MeMo: Memory as a Model¶
Source: arXiv:2605.15156 \ Authors: Ryan Wei Heng Quek, Sanghyuk Lee, Alfred Wei Lun Leong, Arun Verma, et al. (NUS, A*STAR, MIT) \ Date: May 2026
TL;DR¶
MeMo introduces a framework that augments any frozen LLM with domain-specific or up-to-date knowledge via a trained memory model — a small language model that internalises knowledge from a target corpus. The frozen "executive" LLM queries the memory model through a structured multi-turn protocol, avoiding costly retraining, catastrophic forgetting, retrieval noise, and context window limits, while working with black-box proprietary APIs.
The Problem¶
LLMs have static knowledge cutoffs. Existing solutions all have critical trade-offs:
| Approach | Issue |
|---|---|
| RAG / ICL | Constrained by context windows, sensitive to retrieval noise, poor cross-document synthesis |
| Fine-tuning (CPT/SFT) | Catastrophic forgetting, expensive, incompatible with black-box APIs |
| Latent memory | Representation coupling ties memory to a specific model family |
The MeMo Framework¶
Three distinct models work together:
| Model | Role | Size |
|---|---|---|
| GENERATOR | Distills corpus into QA "reflections" during training | 32B (white-box) |
| MEMORY | Internalises corpus knowledge via SFT on reflections | 1.5B–14B |
| EXECUTIVE | Reasons over user query; queries MEMORY model | 32B+ (black-box OK) |
Key Advantages¶
- Cross-document relationships: Captures complex synthesis across documents.
- Robust to retrieval noise: No external retrieval index needed.
- No catastrophic forgetting: Executive model parameters stay unchanged.
- Black-box compatible: No weights, logits, or gradients required from the executive model — works with GPT-4, Claude, Gemini.
- Fixed inference cost: Retrieval cost is independent of corpus size.
Data Synthesis Pipeline¶
The key innovation is generating reflections — compositional QA pairs that expose underlying corpus knowledge.
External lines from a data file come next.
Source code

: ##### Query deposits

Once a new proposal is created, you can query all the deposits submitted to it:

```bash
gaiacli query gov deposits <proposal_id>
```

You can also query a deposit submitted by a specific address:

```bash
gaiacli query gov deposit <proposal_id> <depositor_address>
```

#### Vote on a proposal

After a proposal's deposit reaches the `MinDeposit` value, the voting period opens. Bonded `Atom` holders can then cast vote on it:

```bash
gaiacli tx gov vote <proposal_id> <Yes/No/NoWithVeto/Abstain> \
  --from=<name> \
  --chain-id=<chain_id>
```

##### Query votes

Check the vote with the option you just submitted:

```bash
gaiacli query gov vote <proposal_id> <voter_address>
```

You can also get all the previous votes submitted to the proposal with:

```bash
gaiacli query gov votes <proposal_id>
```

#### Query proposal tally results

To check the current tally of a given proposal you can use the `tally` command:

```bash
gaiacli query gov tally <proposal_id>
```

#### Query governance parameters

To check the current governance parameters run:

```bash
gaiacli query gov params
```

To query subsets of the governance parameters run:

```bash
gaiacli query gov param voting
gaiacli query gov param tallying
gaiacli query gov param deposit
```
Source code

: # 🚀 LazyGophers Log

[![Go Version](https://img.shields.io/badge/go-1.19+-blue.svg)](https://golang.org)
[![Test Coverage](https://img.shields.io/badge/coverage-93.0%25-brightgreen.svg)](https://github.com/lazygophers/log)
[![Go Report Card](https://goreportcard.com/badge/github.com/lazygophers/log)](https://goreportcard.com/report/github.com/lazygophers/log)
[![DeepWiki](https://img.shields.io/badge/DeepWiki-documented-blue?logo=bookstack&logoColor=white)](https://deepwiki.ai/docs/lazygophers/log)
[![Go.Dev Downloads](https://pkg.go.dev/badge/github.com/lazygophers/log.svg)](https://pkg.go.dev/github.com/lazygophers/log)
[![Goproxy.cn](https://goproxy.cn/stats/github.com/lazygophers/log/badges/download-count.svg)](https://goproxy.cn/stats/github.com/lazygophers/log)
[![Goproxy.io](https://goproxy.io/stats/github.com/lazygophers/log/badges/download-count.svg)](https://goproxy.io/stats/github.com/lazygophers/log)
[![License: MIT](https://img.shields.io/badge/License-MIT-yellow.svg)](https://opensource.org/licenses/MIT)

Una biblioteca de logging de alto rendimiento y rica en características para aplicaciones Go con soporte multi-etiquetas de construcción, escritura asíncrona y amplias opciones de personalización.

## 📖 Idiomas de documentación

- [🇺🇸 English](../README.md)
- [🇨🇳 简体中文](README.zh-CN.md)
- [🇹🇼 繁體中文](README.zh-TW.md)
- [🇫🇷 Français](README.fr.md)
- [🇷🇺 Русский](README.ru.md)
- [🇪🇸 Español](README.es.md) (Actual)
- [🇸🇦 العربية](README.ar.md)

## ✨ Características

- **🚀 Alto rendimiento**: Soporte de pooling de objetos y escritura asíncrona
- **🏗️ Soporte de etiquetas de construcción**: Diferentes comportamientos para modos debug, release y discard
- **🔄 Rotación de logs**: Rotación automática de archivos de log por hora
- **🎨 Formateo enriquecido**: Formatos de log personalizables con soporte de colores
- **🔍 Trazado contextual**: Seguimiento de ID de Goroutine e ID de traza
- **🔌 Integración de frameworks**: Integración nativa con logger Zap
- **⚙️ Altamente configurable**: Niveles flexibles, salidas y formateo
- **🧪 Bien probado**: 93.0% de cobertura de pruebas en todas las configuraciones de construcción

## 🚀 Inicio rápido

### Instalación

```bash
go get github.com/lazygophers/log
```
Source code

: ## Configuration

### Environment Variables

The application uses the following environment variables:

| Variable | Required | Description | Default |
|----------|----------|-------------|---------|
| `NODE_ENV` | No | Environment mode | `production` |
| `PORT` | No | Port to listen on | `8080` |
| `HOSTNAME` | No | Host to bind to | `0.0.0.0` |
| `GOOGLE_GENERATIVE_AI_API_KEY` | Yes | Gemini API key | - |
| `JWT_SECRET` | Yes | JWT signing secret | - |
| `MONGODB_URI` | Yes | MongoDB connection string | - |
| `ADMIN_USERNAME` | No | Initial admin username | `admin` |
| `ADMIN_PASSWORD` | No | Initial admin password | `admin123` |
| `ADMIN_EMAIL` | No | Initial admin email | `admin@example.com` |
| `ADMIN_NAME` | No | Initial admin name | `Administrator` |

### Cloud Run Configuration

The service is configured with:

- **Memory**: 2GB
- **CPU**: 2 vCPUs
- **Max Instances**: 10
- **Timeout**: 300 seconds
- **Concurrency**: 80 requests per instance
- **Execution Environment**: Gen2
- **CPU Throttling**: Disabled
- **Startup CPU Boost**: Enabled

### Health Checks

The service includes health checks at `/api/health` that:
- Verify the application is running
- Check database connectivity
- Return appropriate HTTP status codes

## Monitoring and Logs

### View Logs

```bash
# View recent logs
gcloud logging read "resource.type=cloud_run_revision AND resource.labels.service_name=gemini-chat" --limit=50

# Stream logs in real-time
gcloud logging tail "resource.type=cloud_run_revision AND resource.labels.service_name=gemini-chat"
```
Five steps:
- Fact extraction — direct and inferred facts from each document chunk.
- Consolidation — merge related pairs into multi-fact questions.
- Verification & rewriting — discard non-self-contained pairs.
- Entity surfacing — generate QA requiring entity inference from attributes.
- Cross-document synthesis — identify converging clues and parallel properties across documents.
Ablation finding: Removing Step 5 collapses accuracy (6.37% vs 24.00% on NarrativeQA).
Continual Knowledge Integration¶
When new corpora arrive, MeMo uses model merging (TIES, DARE, SLERP) to combine separately trained memory models — scaling O(K) instead of O(K²) for full retraining. At K=10 corpora, this is ~5.5× savings (240 vs 1,320 GPU-hours).
Inference Protocol¶
- Grounding stage: Executive decomposes user query into atomic sub-questions.
- Entity identification: Iteratively narrows candidate entities via multi-turn sub-queries to the memory model.